There is so much truth in kids. I learn a lot listening to them. Good stories, Heather.

Thank you, Jacqui. Kids are better versions of us. Have a great weekend!

Sometimes it’s great to just listen to kids talk. The things they come up with…

Hi Liz, It sure is! often they can say the wisest things in the midst of their kid stuff. The best thing is to listen to kids talk to each other. Then you get twice the fun!

Great blogpost. Kids certainly do have a different perspective on the world and so refreshing to listen to their imaginative ideas. Your sixth grade teacher reminded me of Mrs. Beyer who read Charlotte’s Web to us every day after lunch. And we were in the 8th grade! We were enthralled by the story and would not allow her to skip that special story time. I had to read the ending to the class because Mrs.

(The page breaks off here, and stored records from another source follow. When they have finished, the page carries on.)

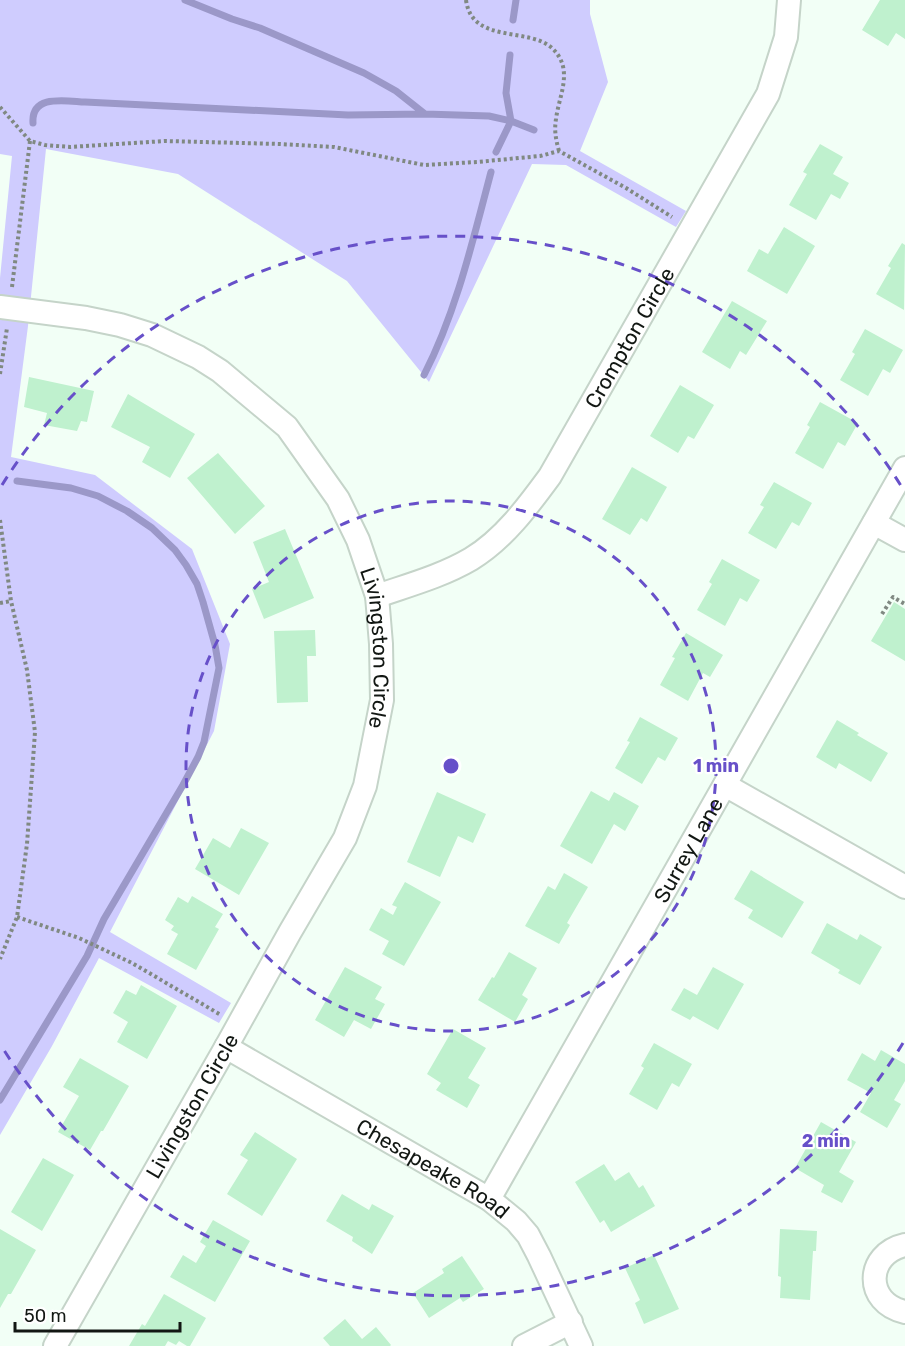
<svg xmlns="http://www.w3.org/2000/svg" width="905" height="1346" viewBox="0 0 905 1346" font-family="Rubik,sans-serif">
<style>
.green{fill:#cfccfe}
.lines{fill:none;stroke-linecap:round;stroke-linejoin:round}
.stream{stroke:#9b98c8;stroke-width:7}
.building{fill:#bff1ce}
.street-casing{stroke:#c5d4c9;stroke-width:26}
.path{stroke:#808982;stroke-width:4;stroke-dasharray:3 3;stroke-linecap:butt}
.street{stroke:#fff;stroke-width:22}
.ring{fill:none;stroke:#6750c9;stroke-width:3;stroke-dasharray:10 8}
.labels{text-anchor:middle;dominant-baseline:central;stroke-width:4.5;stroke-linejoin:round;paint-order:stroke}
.street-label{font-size:21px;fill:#121713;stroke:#fff}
.centre{fill:#6750c9;stroke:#fff;stroke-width:3}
.ring-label{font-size:18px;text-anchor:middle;font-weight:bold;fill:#6750c9;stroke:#fff;stroke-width:4.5;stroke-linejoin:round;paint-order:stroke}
</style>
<rect width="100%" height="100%" fill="#f2fff6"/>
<path class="green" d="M 0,0 L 590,0 L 590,14 L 608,82 L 580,151 L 686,211 L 676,227 L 566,165 L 532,164 L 429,382 L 347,281 L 178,174 L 46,149 L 28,326 L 11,457 L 95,475 L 192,549 L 230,644 L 214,731 L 110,932 L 231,1003 L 219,1023 L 99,958 L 52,1046 L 0,1135 L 0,278 L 12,156 L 0,154 Z"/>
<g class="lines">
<path class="stream" d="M 185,0 L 232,19 L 260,28 L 364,73 L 396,91 L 425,114
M 513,20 L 516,0
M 33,123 C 31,94 65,101 85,102 L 348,115 L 425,114 L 489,116 L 511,121 L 534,130
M 496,152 L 511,121 L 506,93 L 510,55
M 424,375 C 456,313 473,240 491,172
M 0,1100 L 87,956 L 104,919 L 183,785 L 198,757 L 204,742 L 219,668 L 215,645 L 203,602 L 197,584 L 186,565 L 175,550 L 152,528 L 127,511 L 98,496 L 71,488 L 17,481"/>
</g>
<path class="building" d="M 880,0 L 905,0 L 905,39 L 896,33 L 888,46 L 862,30 Z
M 820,144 L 843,157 L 833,174 L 849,183 L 840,199 L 831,194 L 816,220 L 789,205 L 807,174 L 803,172 Z
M 784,227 L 815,246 L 787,294 L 747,271 L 759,249 L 768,254 Z
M 902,243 L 905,245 L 904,310 L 876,294 L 891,268 L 888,266 Z
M 732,301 L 767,321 L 746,355 L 740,351 L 730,369 L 702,352 Z
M 865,329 L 903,350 L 890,373 L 883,369 L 868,396 L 840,380 L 855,354 L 852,352 Z
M 29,377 L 94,391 L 87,422 L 81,421 L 77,431 L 44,425 L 47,413 L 24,407 Z
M 680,385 L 714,405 L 694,439 L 688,436 L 678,453 L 650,436 Z
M 128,394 L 195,434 L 170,478 L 142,462 L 150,447 L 111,427 Z
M 820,402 L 858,423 L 845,446 L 838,442 L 823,469 L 795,453 L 810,427 L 807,425 Z
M 218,453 L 265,506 L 235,534 L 187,478 Z
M 632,467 L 667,487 L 647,522 L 641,518 L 630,535 L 602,519 Z
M 774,482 L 812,503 L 799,526 L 792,522 L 776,549 L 748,533 L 764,507 L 760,505 Z
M 285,529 L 314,598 L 264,619 L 252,589 L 269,582 L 253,542 Z
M 722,559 L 760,580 L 747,602 L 740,598 L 725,626 L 697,610 L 712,584 L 709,582 Z
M 894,602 L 905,609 L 905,661 L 871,641 Z
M 315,630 L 316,656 L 307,656 L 308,702 L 277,703 L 274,631 Z
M 686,633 L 723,655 L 710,677 L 703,673 L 688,701 L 660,685 L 675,658 L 672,657 Z
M 640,717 L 678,738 L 665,761 L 658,757 L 642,784 L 615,768 L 630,742 L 627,741 Z
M 837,720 L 859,733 L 857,735 L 888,753 L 871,782 L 839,763 L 836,769 L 816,757 Z
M 591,791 L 609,801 L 614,792 L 639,806 L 625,831 L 614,824 L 592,864 L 560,846 Z
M 437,792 L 486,814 L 473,843 L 458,836 L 440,877 L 407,862 Z
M 241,828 L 269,843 L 239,895 L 195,869 L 213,838 L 230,848 Z
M 751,870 L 804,902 L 782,938 L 748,918 L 753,910 L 734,899 Z
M 564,873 L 588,887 L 567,923 L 570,925 L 559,944 L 525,926 L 548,886 L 555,890 Z
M 405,882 L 441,902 L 404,966 L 382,954 L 389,941 L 369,930 L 381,908 L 393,915 L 397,907 L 392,905 Z
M 192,896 L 223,914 L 215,927 L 219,929 L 196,970 L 167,954 L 178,934 L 171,930 L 174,926 L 165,920 L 178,897 L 188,903 Z
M 827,923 L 857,940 L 860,934 L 882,947 L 860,985 L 838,973 L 840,970 L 811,953 Z
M 509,952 L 537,968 L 522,995 L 528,999 L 515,1022 L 478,1000 L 492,977 L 494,978 Z
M 345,967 L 382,987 L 375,999 L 385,1004 L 371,1029 L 354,1020 L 344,1037 L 315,1020 Z
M 713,967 L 744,984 L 718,1030 L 693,1016 L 690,1020 L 671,1010 L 684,988 L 697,995 Z
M 141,985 L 177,1006 L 147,1059 L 117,1042 L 128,1022 L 113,1013 L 126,990 L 136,995 Z
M 453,1029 L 486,1048 L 468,1078 L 480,1085 L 467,1108 L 436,1090 L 441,1083 L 427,1074 Z
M 654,1043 L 692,1064 L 679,1087 L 672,1083 L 657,1110 L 629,1094 L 644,1068 L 641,1066 Z
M 881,1050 L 905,1064 L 905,1081 L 894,1100 L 901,1104 L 887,1128 L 860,1112 L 871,1093 L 847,1080 L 862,1053 L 875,1061 Z
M 80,1058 L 129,1086 L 103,1131 L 101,1131 L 90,1150 L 58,1132 L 79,1096 L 63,1087 Z
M 821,1122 L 856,1142 L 839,1172 L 854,1181 L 842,1203 L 821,1192 L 824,1185 L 795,1168 Z
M 255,1132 L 297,1159 L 262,1216 L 227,1194 L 248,1160 L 240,1155 Z
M 43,1158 L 74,1175 L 42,1231 L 11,1212 Z
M 604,1164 L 615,1181 L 629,1172 L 639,1188 L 643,1185 L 655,1206 L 611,1232 L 604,1220 L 600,1223 L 575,1182 Z
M 342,1194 L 369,1210 L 372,1204 L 394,1216 L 372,1254 L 352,1241 L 353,1237 L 326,1221 Z
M 213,1220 L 250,1241 L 215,1302 L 170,1277 L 183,1255 L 196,1263 L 206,1246 L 200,1242 Z
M 0,1229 L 36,1250 L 11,1294 L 8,1294 L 0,1308 Z
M 780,1229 L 817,1231 L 816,1251 L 813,1251 L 810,1300 L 780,1298 L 781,1277 L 778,1276 Z
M 654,1255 L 679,1309 L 644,1324 L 635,1303 L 640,1300 L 625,1268 Z
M 462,1256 L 484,1289 L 463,1302 L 460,1298 L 429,1318 L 413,1293 L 444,1273 L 442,1269 Z
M 164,1294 L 206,1318 L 190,1346 L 187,1346 L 179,1341 L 176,1345 L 168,1341 L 165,1346 L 129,1346 L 142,1324 L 145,1326 Z
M 345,1319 L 362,1339 L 376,1327 L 391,1345 L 390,1346 L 330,1346 L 323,1338 Z"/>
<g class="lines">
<defs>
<g id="street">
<path id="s1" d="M 0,307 L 86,318 L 120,325 L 152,335 L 198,357 L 220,371 L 287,427 L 338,499 L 358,540 L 377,596 L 381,644 L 382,700 L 365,786 L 345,838 L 290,932 L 226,1047 L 55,1346"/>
<path d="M 874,523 L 905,540"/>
<path id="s2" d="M 377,596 C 409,585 442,576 471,559 C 504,539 528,506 550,476 L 768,94 L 786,37 L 789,0"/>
<path d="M 725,785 L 905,887"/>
<path id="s3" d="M 226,1047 L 489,1199 L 516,1221 L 528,1235 L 539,1256 L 581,1346"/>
<path id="s4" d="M 489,1199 L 905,468"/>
<path d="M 905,1245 C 865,1254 864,1303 905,1312"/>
<path d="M 524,1346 L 571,1322"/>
</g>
</defs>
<use href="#street" class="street-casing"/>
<path class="path" d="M 466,0 C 472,45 530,26 553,49 C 574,70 559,95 556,119 C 554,131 556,140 559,151
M 0,107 L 30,141 L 45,145 L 70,147 L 165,141 L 280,144 L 334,147 L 424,165 L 477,162 L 540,156 L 559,151 L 626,188 L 672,217
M 12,287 L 30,141
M 0,374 L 7,328
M 0,520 L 11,601 L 27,670 L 35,732 L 27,844 L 17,917 L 0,959
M 0,603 L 11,601
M 882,614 L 893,597 L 905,604
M 17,917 L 79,938 L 132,963 L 221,1015"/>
<use href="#street" class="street"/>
</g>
<g class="ring">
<circle cx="451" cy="766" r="265"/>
<path d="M903 1043A530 530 0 0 1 2 1047M2 485A530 530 0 0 1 903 489"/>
</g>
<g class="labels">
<g class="street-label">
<text stroke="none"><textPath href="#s2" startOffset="376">Crompton Circle</textPath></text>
<text stroke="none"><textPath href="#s1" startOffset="564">Livingston Circle</textPath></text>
<text stroke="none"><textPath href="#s4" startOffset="402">Surrey Lane</textPath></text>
<text transform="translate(192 1106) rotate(-60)">Livingston Circle</text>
<text stroke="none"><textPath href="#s3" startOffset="240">Chesapeake Road</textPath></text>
</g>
</g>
<circle cx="451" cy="766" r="9" class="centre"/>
<g class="ring-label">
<text x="716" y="772">1 min</text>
<text x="826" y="1147">2 min</text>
</g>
<path d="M15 1322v9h165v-9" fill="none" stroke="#121713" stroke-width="3"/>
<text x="24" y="1322" font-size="18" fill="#121713" stroke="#ffffff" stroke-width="4.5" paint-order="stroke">50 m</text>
</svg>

Beyer was too choked up to continue. In fact, because of her, I always read Charlotte’s Web to my third grade class every year. Still list it as one of my favorite books.
JQ Rose

Thank you, J.Q. I think there is something so special about seeing someone like a teacher be vulnerable. It’s almost a sacred experience that stays with kids their whole lives. Have an awesome day 🙂

I love both your Emily and your Miss Nikko stories, Heather. Both allowed you to see their hearts.
I can see Emily at the door to her room, checking you in. Did you have to pay? Could you get room service? If she’d carried on a few more years, she could have made a fortune!

Karen, you make me laugh. And you just reminded me of the time Emily sat at the end of our driveway with a box of rocks and tried selling them to the neighbors. Someone actually gave her $3. I guess she has always been a bit of an entrepreneur. Have a wonderful day!

It is so amazing to see the world through the eyes of children. Their imagination is so much fun to see.Weekends In Maine

Hi Karen, It sure is. I am often in awe of these little people with a lifetime of experiences ahead of them, like blank pages of a book, on which time will write a story. Have a great day!

I love the simplicity of childhood – they have imagination and they have play, and if we keep their world from being exposed to the ugliness of the world for as long as possible then they get to be children for that little bit longer. It’s funny you mentioned The Bridge to Terabithia – I’ve never read it or watched it because I hate sad endings (maybe I’m more childlike than I thought)

Leanne |
L for Love Yourself

Hi Leanne, Kids really are so innocent. They are our better selves, who we should emulate. It’s almost a little backward that They become more like us as they grow. Maybe we should try to be more like them. Have a wonderful day!